### 短文
****************************************

回到城墙上,胡鸿说演唱《我是一个兵》大家状态不佳换一个节目。经过讨论决定搞一个美国鬼子被越共追打得到处逃窜失魂落魄的独幕剧。丁武光写剧本,胡鸿导演,剧目《三个美国兵》。普通话剧本写好后,石磊、张志华等逗起闹,说弄成屯堡方言版的如何?大家一听认为倒是好玩,于是集体创作了屯堡方言版的三个美国兵。由于土得掉渣上不了台面,最后放弃了。几十年后我班同学会上,好多同学还念念不忘屯堡方言版的三个美国兵,在下把它整理出来了此心愿。

****************************************

### 数据行

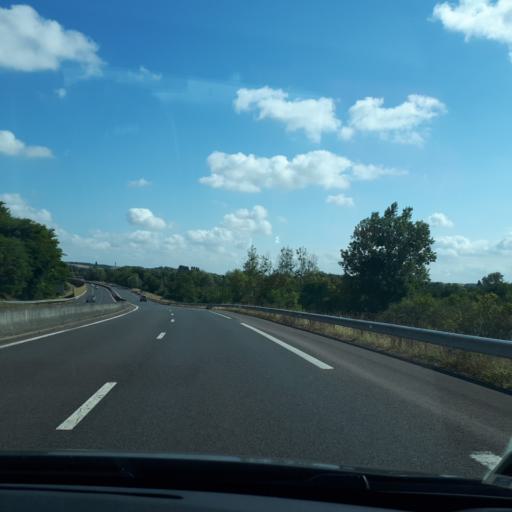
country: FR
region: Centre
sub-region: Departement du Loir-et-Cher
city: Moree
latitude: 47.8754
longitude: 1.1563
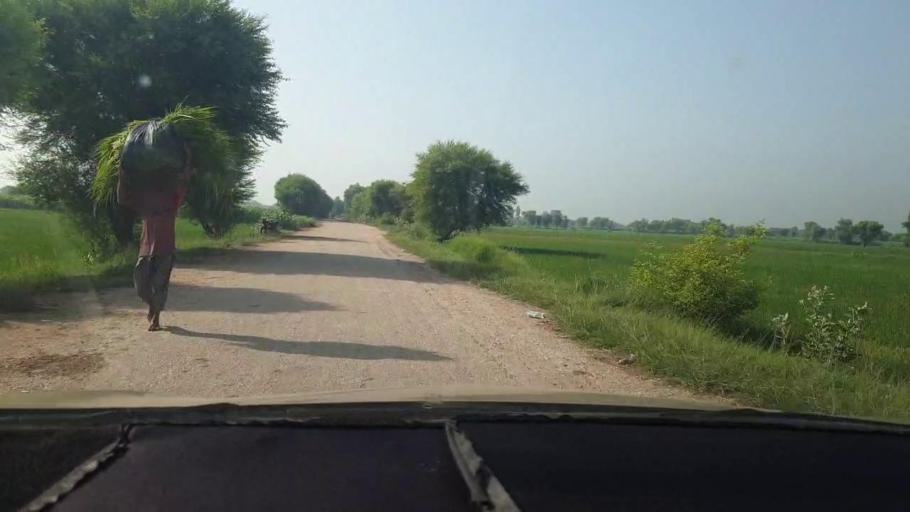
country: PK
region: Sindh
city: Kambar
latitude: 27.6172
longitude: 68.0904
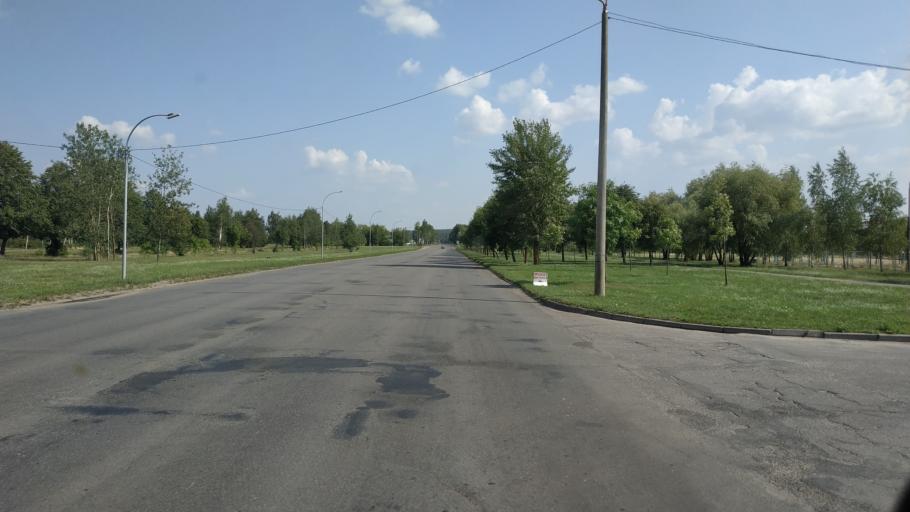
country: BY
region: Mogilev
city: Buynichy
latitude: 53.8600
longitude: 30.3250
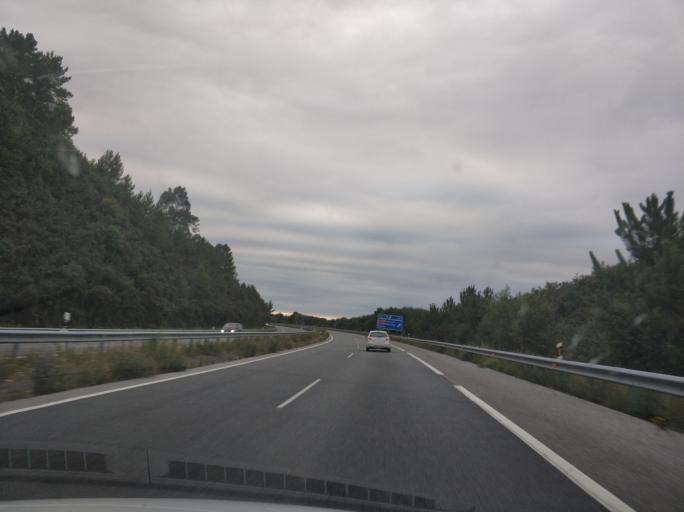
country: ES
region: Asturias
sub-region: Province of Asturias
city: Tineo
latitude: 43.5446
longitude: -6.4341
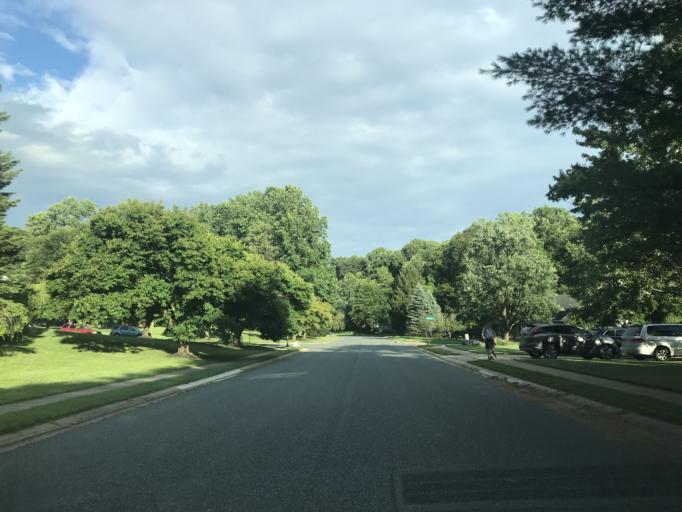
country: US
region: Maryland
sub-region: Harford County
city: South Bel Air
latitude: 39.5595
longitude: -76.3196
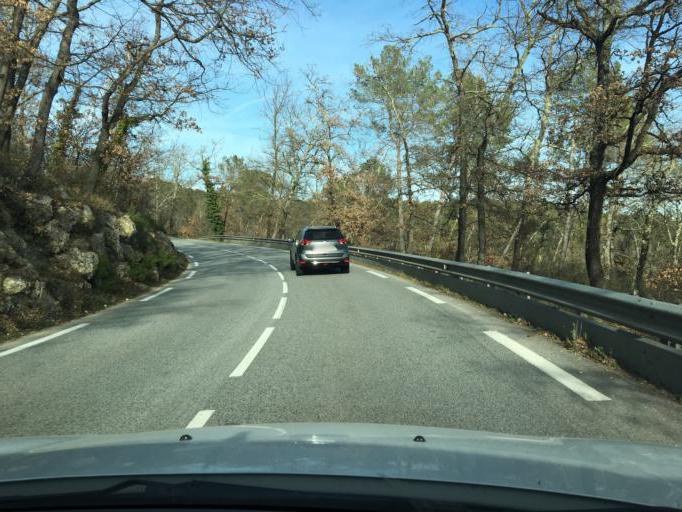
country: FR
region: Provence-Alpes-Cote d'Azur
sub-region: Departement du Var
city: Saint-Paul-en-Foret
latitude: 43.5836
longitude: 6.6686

****************************************

根据上面的短文回答:
1. 《三个美国兵》的剧本由谁写,又由谁导演?
2. 提议把剧本改成屯堡方言版的是哪些人?
3. 屯堡方言版最后为什么被放弃了?

1. 丁武光写剧本,胡鸿导演。
2. 石磊、张志华等人。
3. 因为土得掉渣,上不了台面。